Quarta-feira, 09 de julho de 2025
Por Redação do Jornal O Sul | 29 de outubro de 2023
Oito em cada dez mulheres lésbicas já sofreram algum tipo de violência e 70% delas têm medo de dizer a orientação sexual nos atendimentos de saúde. É o que aponta o primeiro censo voltado para a população lésbica brasileira, realizado pela Liga Brasileira de Lésbicas e Mulheres Bissexuais (LBL), em parceria com a associação lesbofeminista Coturno de Vênus.
O resultado foi apresentado durante o 11º Seminário Nacional de Lésbicas e Mulheres Bissexuais, realizado neste final de semana em Recife.
“A cada dez mulheres lésbicas, oito já sofreram lesbofobia, é um número muito alto. Se a gente for pensar na questão do acesso à saúde, mais de 70% têm medo de dizer a orientação sexual quando vai procurar um serviço de saúde e isso tem a ver com todo esse processo de discriminação que a gente tem”, explicou a coordenadora da pesquisa Grazielle Tagliamento.
Para Grazielle, o mapeamento – que entrevistou 21.051 mulheres de todo o Brasil – deve servir de base para o planejamento de políticas públicas. A pesquisadora considera que os resultados refletem o que já é acompanhado na prática, mas que até então não era constatado com dados quantitativos.
“[O resultado] Não surpreendeu porque é algo que a gente já sabia a partir da nossa vivência. O número de violência que a gente sofre, a dificuldade de acesso a políticas públicas. Com esses dados, agora a gente tem um material consolidado para falar aquilo que a gente sabia na nossa experiência prática de movimento social”, explicou a pesquisadora.
Pesquisa em fases
Os resultados divulgados essa semana são a primeira fase, de um total de três, do estudo que contou com supervisoras em todos os estados. Segundo Grazielle Tagliamento, a segunda fase do estudo teve recursos garantidos pelo Ministério das Mulheres. As mulheres lésbicas que demonstraram interesse na primeira etapa serão entrevistadas para complementar o censo com dados qualitativos.
“A gente começou a coletar os dados em agosto de 2021, ainda na pandemia. Era um questionário que a gente disponibilizava na internet, nas redes sociais. [..] Além disso, já no início de 2022, a gente conseguiu ir a presídios e entrevistar as [mulheres lésbicas] que estão privadas de liberdade e a população em situação de rua”, disse Grazielle.
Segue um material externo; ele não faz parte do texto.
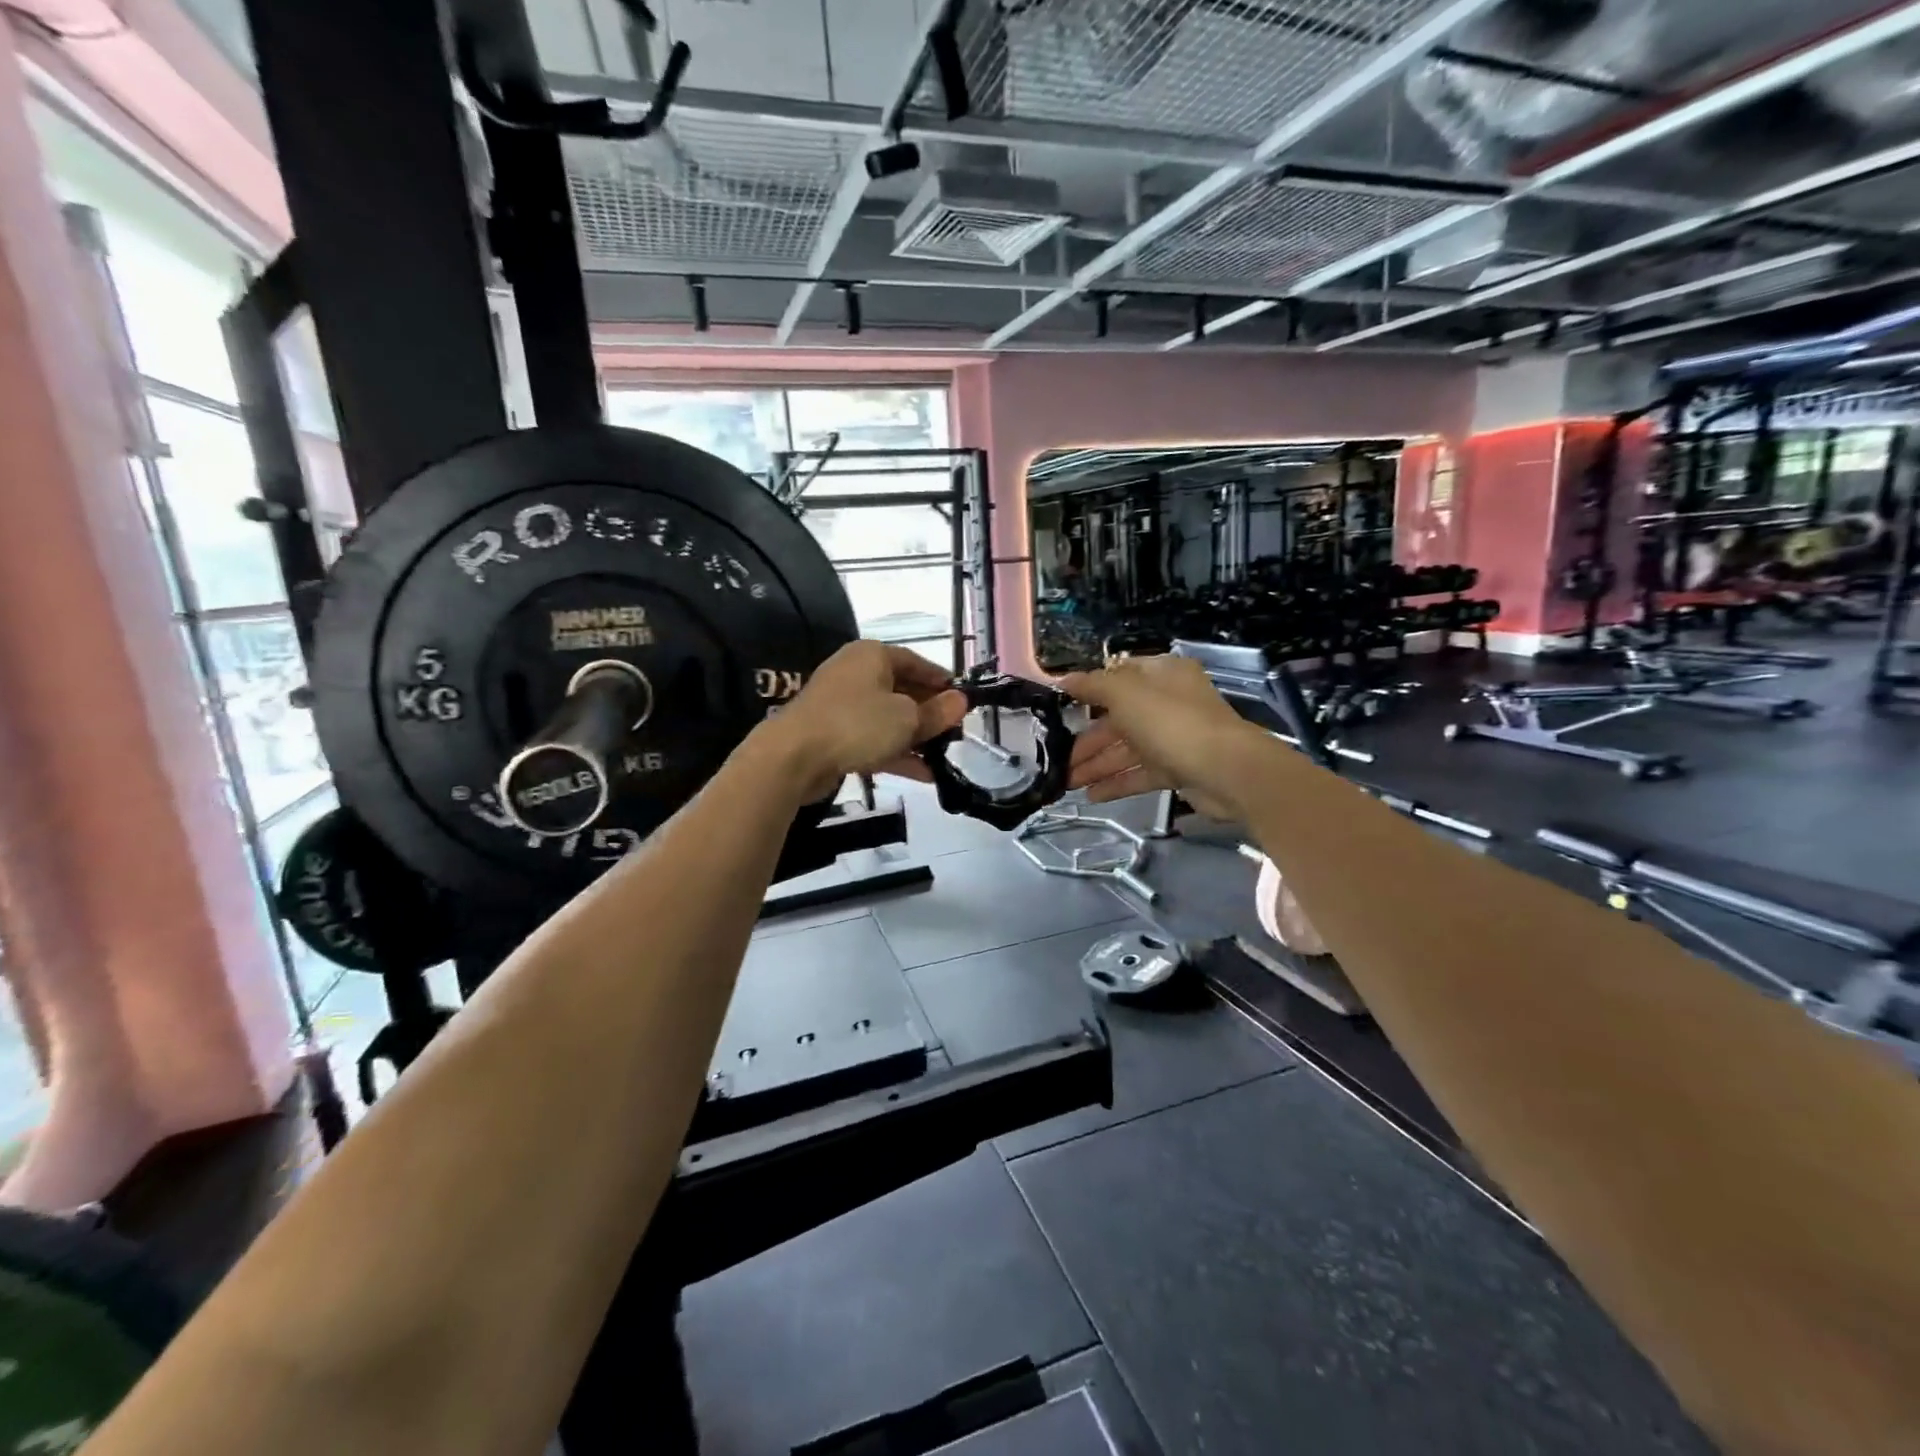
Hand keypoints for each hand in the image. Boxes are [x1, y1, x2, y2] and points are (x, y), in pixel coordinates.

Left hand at [758, 641, 968, 801]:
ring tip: (944, 757)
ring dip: (915, 738)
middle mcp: (856, 674)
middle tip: (955, 731)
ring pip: (888, 718)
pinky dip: (896, 753)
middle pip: (902, 690)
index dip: (941, 680)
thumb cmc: (857, 724)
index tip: (962, 699)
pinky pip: (873, 739)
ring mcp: (842, 705)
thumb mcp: (907, 718)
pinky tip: (923, 774)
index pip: (916, 661)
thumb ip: (936, 712)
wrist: (794, 756)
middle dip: (929, 712)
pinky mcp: (833, 734)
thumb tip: (961, 701)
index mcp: (872, 655)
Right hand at [1061, 655, 1265, 819]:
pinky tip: (1091, 796)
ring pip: (1127, 749)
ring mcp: (1174, 737)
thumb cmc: (1172, 722)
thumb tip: (1063, 680)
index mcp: (1161, 675)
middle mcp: (1168, 702)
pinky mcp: (1178, 769)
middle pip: (1118, 718)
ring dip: (1096, 765)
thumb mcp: (1126, 694)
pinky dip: (1117, 783)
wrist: (1227, 771)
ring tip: (1065, 783)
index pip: (1118, 677)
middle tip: (1057, 758)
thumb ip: (1092, 686)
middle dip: (1087, 739)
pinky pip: (1140, 773)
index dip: (1088, 691)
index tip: (1060, 708)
Grazielle explicou que o estudo focou apenas no grupo de lésbicas, incluindo 1664 mulheres transexuais que se identificam como lésbicas. A próxima fase incluirá mulheres bissexuais e demais identidades sáficas, que abrangem mulheres que sentem desejo ou afeto também por mulheres, mas não necessariamente de maneira exclusiva.
Perfil geral
– 36,46% disseram não ter religião; 12,22% eram adeptas do candomblé ou umbanda; e 11% se declararam católicas;
– 2,39% das que responderam a pesquisa tinham alguma deficiência;
– 27,71% tinham ensino superior incompleto; 26,29% tinham ensino superior completo; 17,18% tinham pós-graduação;
– 60,43% estavam num relacionamento. Destas, 84,23% estavam num relacionamento exclusivo; 8,79%, num relacionamento aberto; e 1,91% viviam um relacionamento poliamoroso.
Violência
– 78,61% já sofreram lesbofobia;
– Destas, 19,66% foram violentadas na rua; 14,68% sofreram violência em casa; e 11,90% declaram terem sido agredidas em locais de lazer;
– 38,36% disseram não ter feito nada após serem vítimas de violência.
Trabalho
– 73,4% estavam trabalhando, enquanto 26,6% não trabalhavam no momento;
– 56,1% tiveram mudanças na renda durante a pandemia;
– Destas, 27,77% tiveram perda de renda pela diminuição de clientes ou serviços; 25,93% tiveram redução de salário; e 14,99% tiveram acúmulo de função sem aumento de rendimento.
Família
– 90% não tinham filhos;
– Entre as que tinham filhos, 9,64% sofreram lesbofobia durante a gestação, parto ou puerpério;
– 28,08% viveram situações de lesbofobia com seus filhos ou filhas.
Saúde
– 24,98% já sofreram discriminação ou violência por ser lésbica/sapatão durante um atendimento ginecológico;
– 72,94% disseram ter medo, receio ou constrangimento de falar sobre sua sexualidade num atendimento de saúde;
– 39,19% declararam que faziam exame ginecológico anualmente; 26,07% dissera que faziam exames sem regularidade e 12,53% disse que nunca fez exames ginecológicos;
– 81,62% não usava proteção para Infecções Sexualmente Transmissíveis (ISTs); 37,26% nunca havia feito teste para HIV; e 14,86% declararam já terem tido alguma IST.